| BRIEF |
Please give the material below again with "collection date" swapped for "gathering date" everywhere it appears, keeping everything else the same. Leave out the pictures.

| PROVIDED MATERIAL |

☆ ☆ ☆ ☆

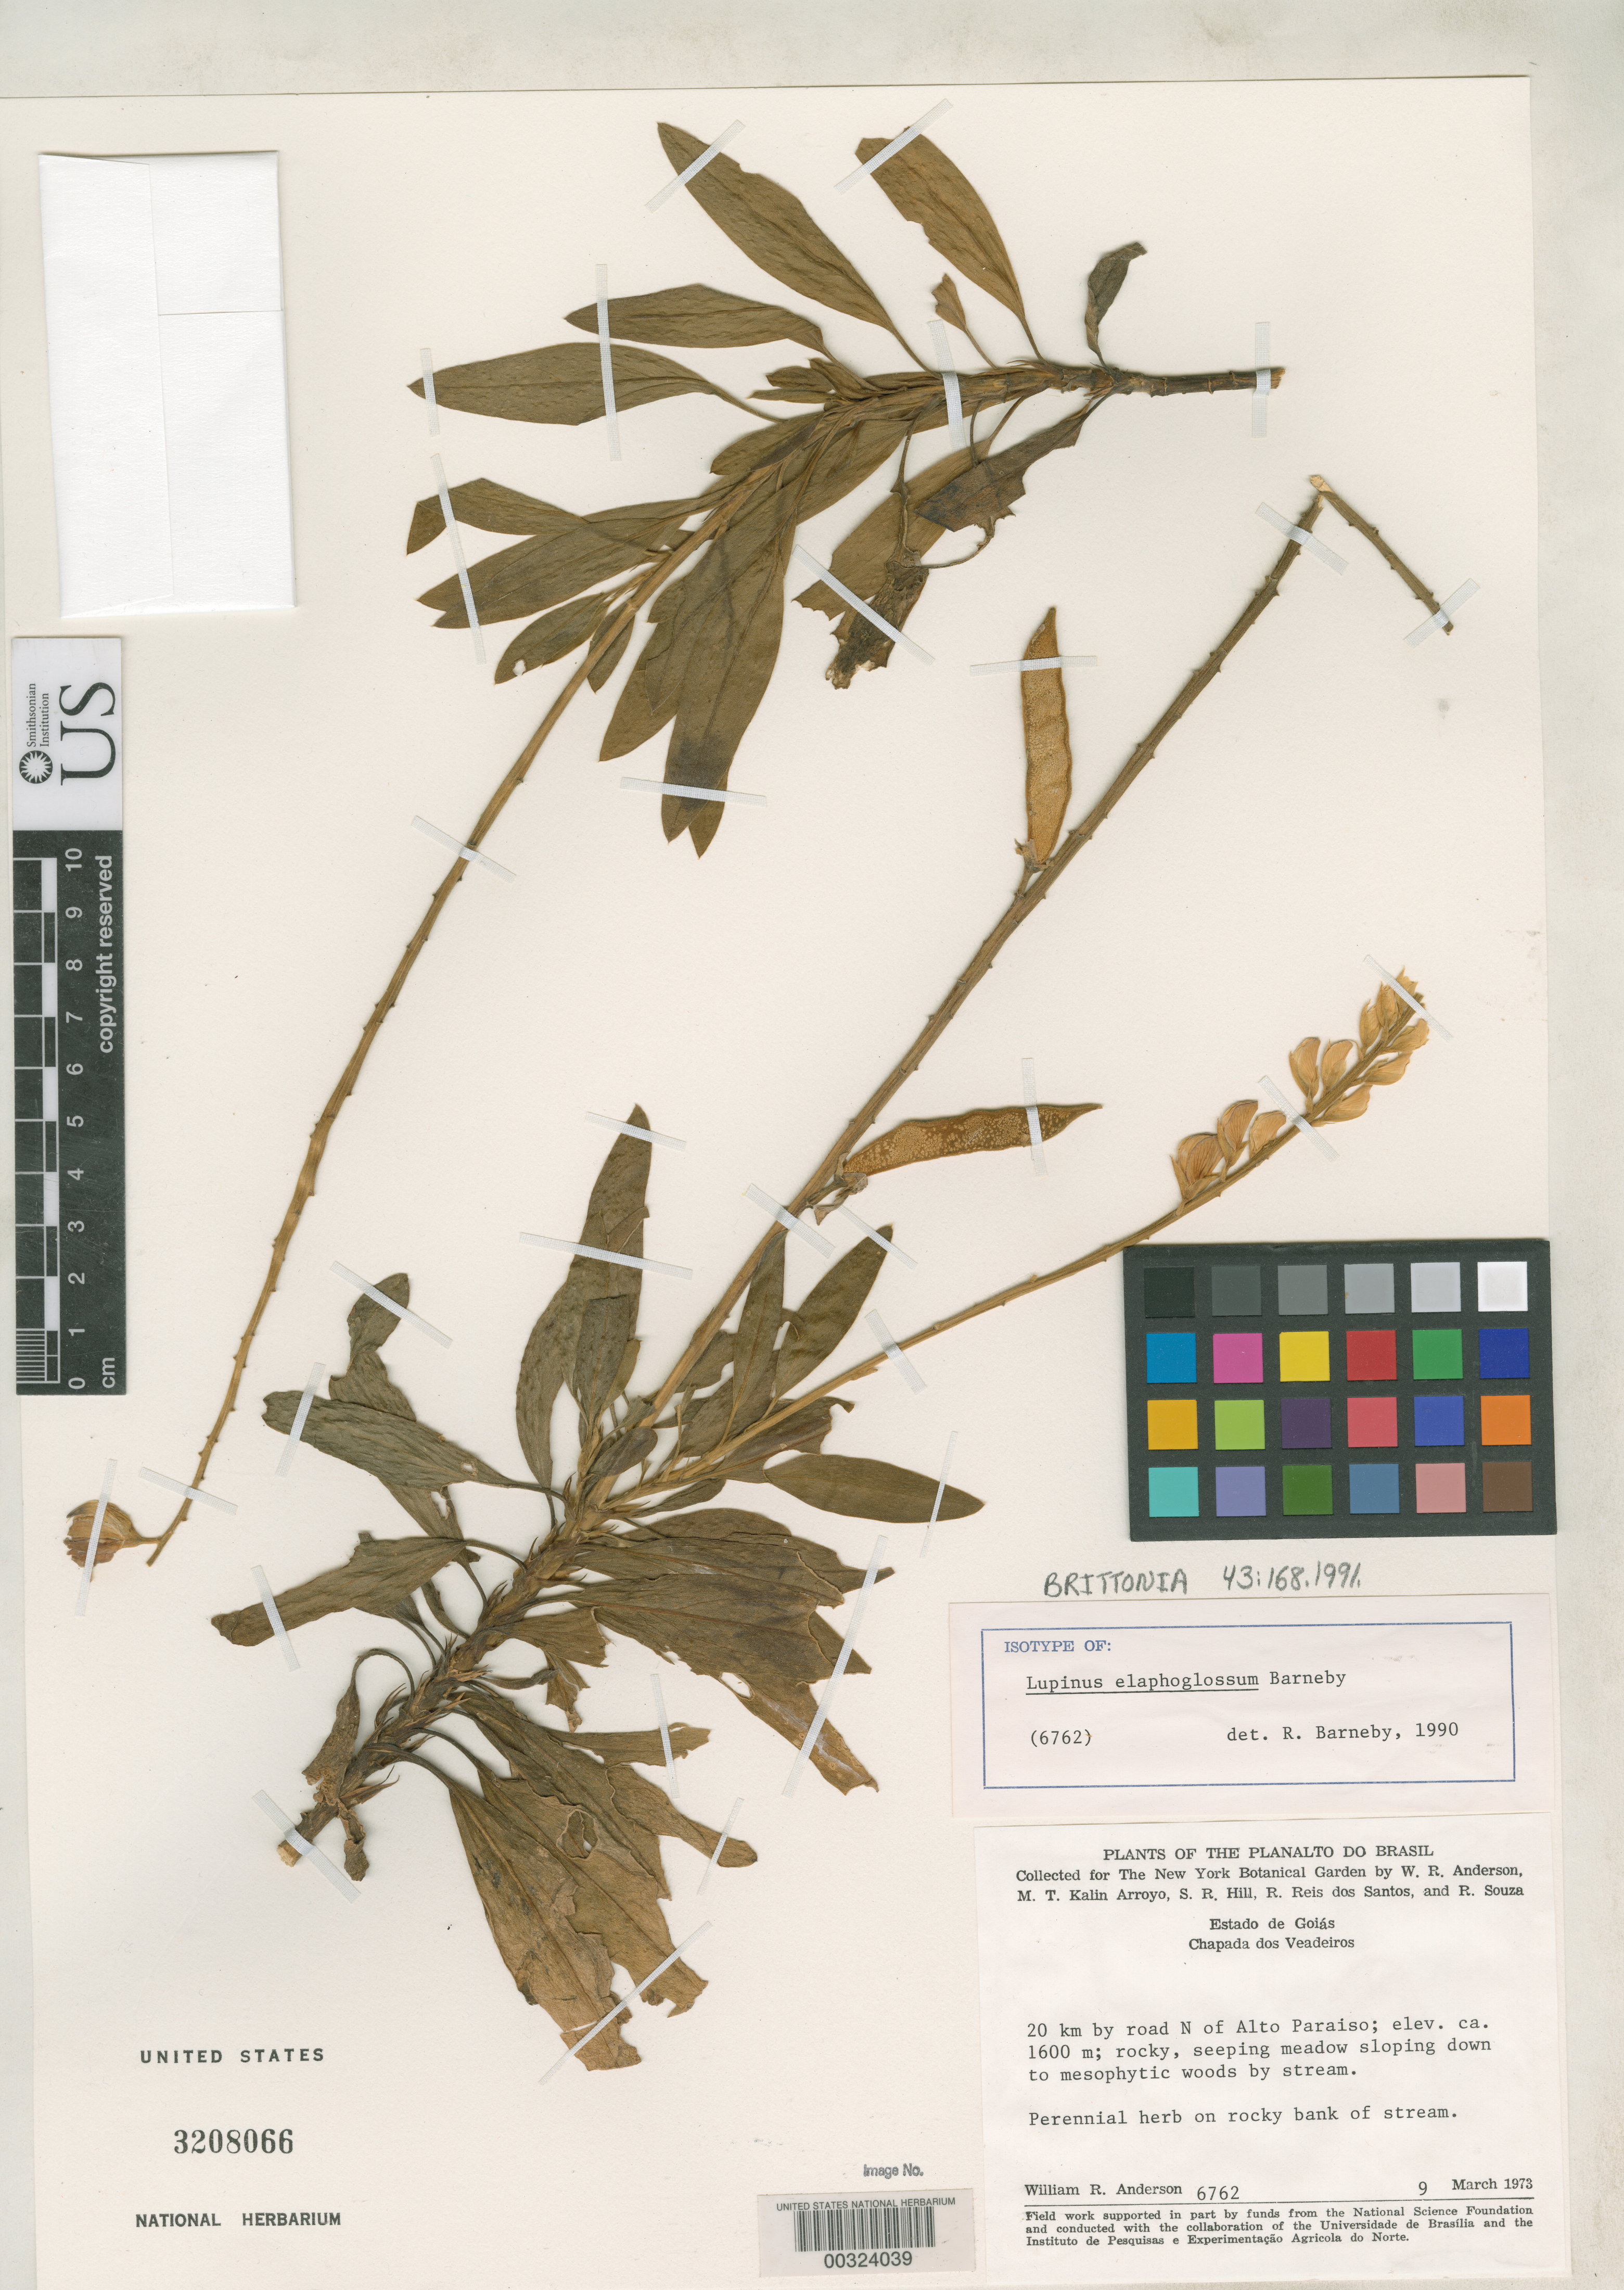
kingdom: Plantae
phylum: Tracheophyta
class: Magnoliopsida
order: Fabales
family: Fabaceae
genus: Lupinus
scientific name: Lupinus elaphoglossum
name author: Barneby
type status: Isotype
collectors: W. R. Anderson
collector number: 6762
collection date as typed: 09 Mar 1973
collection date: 1973-03-09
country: Brazil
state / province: Goiás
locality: Chapada dos Veadeiros, 20 km by road N of Alto Paraiso.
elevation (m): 1600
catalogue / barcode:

☆ ☆ ☆ ☆

| RESULT OF THIS EXERCISE |
kingdom: Plantae
phylum: Tracheophyta
class: Magnoliopsida
order: Fabales
family: Fabaceae
genus: Lupinus
scientific name: Lupinus elaphoglossum
name author: Barneby
type status: Isotype
collectors: W. R. Anderson
collector number: 6762
gathering date as typed: 09 Mar 1973
gathering date: 1973-03-09
country: Brazil
state / province: Goiás
locality: Chapada dos Veadeiros, 20 km by road N of Alto Paraiso.
elevation (m): 1600
catalogue / barcode:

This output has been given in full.